Smoking with R's tmap
In my first post, I’ll explain how to process public health data to generate a map on R.
I’ve taken a csv file with the percentage of current smokers in Scotland’s health boards from here.
You get a file with just four columns, one with the health board code, the rate of smoking for males and females, and the total rate.

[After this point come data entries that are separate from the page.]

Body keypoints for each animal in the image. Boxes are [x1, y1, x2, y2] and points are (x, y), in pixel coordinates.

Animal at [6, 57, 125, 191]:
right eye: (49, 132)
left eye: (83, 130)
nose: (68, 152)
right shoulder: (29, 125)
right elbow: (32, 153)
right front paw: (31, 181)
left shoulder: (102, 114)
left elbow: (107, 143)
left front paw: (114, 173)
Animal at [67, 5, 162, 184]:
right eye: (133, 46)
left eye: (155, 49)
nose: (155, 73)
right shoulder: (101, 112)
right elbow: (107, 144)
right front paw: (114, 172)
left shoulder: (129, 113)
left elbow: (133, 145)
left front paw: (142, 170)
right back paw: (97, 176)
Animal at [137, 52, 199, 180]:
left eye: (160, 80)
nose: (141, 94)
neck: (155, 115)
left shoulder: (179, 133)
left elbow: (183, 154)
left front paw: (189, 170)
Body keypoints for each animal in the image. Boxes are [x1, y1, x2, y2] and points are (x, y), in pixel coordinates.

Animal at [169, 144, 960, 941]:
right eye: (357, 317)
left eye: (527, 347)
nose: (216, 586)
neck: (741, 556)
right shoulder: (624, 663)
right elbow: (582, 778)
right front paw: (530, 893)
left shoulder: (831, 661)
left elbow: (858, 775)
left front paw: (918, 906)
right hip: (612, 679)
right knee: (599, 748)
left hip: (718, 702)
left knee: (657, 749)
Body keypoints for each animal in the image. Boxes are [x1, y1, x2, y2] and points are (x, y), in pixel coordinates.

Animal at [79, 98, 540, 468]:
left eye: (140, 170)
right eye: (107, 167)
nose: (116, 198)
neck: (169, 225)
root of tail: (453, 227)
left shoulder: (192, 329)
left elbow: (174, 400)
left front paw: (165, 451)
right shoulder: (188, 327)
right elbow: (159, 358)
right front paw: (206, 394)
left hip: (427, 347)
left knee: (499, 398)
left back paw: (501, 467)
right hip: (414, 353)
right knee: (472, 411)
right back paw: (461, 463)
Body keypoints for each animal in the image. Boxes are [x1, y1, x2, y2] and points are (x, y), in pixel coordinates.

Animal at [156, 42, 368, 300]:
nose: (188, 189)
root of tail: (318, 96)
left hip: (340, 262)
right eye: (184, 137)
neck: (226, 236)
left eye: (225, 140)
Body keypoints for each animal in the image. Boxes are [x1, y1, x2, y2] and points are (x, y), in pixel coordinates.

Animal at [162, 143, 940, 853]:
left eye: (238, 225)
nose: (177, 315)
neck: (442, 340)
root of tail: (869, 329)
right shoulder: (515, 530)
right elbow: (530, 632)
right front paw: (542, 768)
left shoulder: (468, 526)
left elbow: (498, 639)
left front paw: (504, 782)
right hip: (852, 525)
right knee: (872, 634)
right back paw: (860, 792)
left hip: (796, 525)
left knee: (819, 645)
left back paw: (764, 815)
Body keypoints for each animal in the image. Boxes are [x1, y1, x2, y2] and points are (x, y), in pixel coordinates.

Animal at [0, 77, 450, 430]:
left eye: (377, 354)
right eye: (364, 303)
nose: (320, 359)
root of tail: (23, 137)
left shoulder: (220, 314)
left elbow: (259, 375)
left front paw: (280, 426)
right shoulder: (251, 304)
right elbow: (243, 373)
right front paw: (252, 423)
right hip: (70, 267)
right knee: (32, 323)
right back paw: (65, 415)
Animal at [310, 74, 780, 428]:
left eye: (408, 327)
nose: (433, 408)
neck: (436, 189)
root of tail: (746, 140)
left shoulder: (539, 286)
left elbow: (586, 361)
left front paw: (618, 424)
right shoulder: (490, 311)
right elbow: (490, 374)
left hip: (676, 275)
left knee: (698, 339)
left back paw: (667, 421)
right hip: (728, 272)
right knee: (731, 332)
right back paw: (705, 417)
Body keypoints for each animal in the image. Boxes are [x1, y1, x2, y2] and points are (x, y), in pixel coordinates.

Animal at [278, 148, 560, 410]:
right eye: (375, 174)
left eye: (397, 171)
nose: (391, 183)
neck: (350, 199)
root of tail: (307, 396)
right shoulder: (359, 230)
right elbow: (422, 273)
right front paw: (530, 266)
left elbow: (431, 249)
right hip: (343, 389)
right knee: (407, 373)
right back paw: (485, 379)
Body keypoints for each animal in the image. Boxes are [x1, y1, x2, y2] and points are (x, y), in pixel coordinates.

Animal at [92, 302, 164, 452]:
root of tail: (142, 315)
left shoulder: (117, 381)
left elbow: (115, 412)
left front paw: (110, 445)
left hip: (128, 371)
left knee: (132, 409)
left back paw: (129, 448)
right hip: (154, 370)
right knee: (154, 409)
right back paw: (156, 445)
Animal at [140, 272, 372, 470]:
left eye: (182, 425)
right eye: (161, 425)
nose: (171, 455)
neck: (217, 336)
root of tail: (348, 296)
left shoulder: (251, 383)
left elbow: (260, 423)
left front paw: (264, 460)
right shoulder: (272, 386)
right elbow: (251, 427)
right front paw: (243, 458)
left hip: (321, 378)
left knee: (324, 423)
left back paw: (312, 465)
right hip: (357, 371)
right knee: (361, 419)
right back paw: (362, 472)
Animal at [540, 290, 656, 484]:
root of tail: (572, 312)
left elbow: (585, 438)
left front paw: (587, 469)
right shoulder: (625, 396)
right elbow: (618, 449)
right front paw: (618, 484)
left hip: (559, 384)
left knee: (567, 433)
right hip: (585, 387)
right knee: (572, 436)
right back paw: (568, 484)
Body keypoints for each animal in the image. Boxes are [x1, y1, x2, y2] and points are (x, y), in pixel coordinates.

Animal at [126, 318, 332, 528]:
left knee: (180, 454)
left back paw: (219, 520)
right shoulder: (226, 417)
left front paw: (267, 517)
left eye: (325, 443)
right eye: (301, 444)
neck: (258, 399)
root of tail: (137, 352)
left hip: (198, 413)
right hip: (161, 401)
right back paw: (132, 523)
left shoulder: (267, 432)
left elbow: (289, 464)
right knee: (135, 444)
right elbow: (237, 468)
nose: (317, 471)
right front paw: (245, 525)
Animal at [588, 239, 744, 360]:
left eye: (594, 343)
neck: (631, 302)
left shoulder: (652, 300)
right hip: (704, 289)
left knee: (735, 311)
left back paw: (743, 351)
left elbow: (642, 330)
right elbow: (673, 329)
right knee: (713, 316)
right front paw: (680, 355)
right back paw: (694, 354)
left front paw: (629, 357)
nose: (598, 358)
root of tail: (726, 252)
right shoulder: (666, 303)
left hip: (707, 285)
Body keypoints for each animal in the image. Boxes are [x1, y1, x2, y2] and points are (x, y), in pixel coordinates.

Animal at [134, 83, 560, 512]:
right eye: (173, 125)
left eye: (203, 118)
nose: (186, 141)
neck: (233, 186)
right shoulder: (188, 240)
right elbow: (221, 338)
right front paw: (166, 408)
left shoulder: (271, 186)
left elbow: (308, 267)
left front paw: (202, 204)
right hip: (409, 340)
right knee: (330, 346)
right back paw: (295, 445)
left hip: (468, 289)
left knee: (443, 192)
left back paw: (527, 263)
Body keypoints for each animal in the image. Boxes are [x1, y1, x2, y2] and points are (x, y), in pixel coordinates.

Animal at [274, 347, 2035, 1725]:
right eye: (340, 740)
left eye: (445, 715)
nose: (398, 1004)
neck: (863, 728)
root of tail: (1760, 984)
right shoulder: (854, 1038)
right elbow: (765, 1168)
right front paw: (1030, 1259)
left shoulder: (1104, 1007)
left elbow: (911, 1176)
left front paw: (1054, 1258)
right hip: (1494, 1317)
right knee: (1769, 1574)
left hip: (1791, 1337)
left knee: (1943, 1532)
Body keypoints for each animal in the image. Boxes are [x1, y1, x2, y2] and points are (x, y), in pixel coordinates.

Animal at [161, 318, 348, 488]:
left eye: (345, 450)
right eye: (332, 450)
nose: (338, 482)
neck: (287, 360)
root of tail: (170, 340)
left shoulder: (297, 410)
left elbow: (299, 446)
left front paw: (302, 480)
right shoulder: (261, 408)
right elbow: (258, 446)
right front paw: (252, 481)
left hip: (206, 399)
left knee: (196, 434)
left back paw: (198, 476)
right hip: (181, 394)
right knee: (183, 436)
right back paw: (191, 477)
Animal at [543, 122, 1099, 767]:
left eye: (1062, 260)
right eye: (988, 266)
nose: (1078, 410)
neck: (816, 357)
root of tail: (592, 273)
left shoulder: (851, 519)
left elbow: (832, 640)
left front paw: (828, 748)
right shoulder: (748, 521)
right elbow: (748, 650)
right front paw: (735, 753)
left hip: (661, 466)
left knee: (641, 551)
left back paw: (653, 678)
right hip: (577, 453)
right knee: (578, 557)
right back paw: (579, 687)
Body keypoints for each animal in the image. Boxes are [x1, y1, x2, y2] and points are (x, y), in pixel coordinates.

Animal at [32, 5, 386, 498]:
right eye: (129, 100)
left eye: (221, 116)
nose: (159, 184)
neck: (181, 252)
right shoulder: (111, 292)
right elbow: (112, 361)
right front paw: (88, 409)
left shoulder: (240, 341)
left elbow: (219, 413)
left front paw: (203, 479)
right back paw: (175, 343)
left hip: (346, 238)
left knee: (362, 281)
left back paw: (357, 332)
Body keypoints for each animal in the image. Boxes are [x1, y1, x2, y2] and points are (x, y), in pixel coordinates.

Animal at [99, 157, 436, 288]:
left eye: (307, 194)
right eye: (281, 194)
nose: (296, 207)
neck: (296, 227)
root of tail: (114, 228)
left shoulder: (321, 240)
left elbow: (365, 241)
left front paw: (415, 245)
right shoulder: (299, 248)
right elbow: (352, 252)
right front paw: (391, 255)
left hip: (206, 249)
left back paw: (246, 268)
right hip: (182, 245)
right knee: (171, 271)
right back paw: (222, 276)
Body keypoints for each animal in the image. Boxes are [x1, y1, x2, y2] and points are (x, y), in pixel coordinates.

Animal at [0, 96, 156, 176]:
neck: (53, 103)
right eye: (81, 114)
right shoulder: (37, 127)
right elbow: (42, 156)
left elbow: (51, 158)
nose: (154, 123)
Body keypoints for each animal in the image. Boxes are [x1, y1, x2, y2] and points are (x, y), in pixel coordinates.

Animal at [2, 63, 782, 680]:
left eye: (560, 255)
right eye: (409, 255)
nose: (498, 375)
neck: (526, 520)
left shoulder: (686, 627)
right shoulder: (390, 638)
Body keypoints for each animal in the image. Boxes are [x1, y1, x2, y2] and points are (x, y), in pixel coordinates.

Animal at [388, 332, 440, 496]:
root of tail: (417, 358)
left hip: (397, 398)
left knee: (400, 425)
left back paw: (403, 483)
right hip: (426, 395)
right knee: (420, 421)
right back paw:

Basically, I tried a few packages and got stuck with various dependency errors. I used sf (simple features) and sp to read in and join the files. For the map, I ended up using tmap
which is flexible and the syntax is nice and concise.
I used st_read
to read in a shapefile for health boards, and joined the smokers file to that using sp’s merge through the health board codes.
st_read("SG_NHS_HealthBoards_2019.shp")
shapeData <- sp::merge(shapeData, smokers_hb, by.x = "HBCode", by.y ="hb2019", duplicateGeoms = T) shp_hb <-
Note the “duplicateGeoms = TRUE” here, as the data files contain non-unique matches, ie. there are many rows for one health board code in the shapefile.
st_read
is good because you don’t have to transform the file afterwards like with rgdal for example - if you inspect it, e.g. summary(shapeData)
, you see that it’s a spatial polygons dataframe and doesn’t need converting into a dataframe.
Finally, the code to create the map starts with tm_shape
and the merged file. In tm_fill(col = "Rate")
, you tell it to fill the polygons with colours defined by the variable you want, in this case, total rate of smoking.
I tested a few colour palettes when I was using other packages (like RColorBrewer), and when including the palette you have to define whether the data is continuous or discrete. I was confused at many points with this, as the smoking data is… not continuous but not discrete? The csv just includes a number (the percentage) for each health board (it’s discrete). But tmap has grouped the data automatically, showing the range of values and the colour they correspond to in the legend bar. This also helps to see which health boards are similar in their rates.
With other packages, I also had issues trying to centre the health board labels and not having them overlap, but tmap has a handy argument, remove_overlap
which does just that. And I ended up using the tmap style cobalt.
tm_shape(shp_hb) +
tm_fill(col = "Rate") +
tm_text("HBName", size = 0.5, col = "white", remove.overlap = TRUE) +
tm_borders() +
tmap_style("cobalt") +
tm_layout(legend.position = c("left", "top"), title= '% current smokers in Health Boards',
title.position = c("left", "top")) +
tm_credits("Scottish Health Survey, 2019", position=c("left", "bottom"))
This is the resulting map:
There are things that could be improved, like some of the health board names could be showing better, but overall I’m pleased with how it turned out.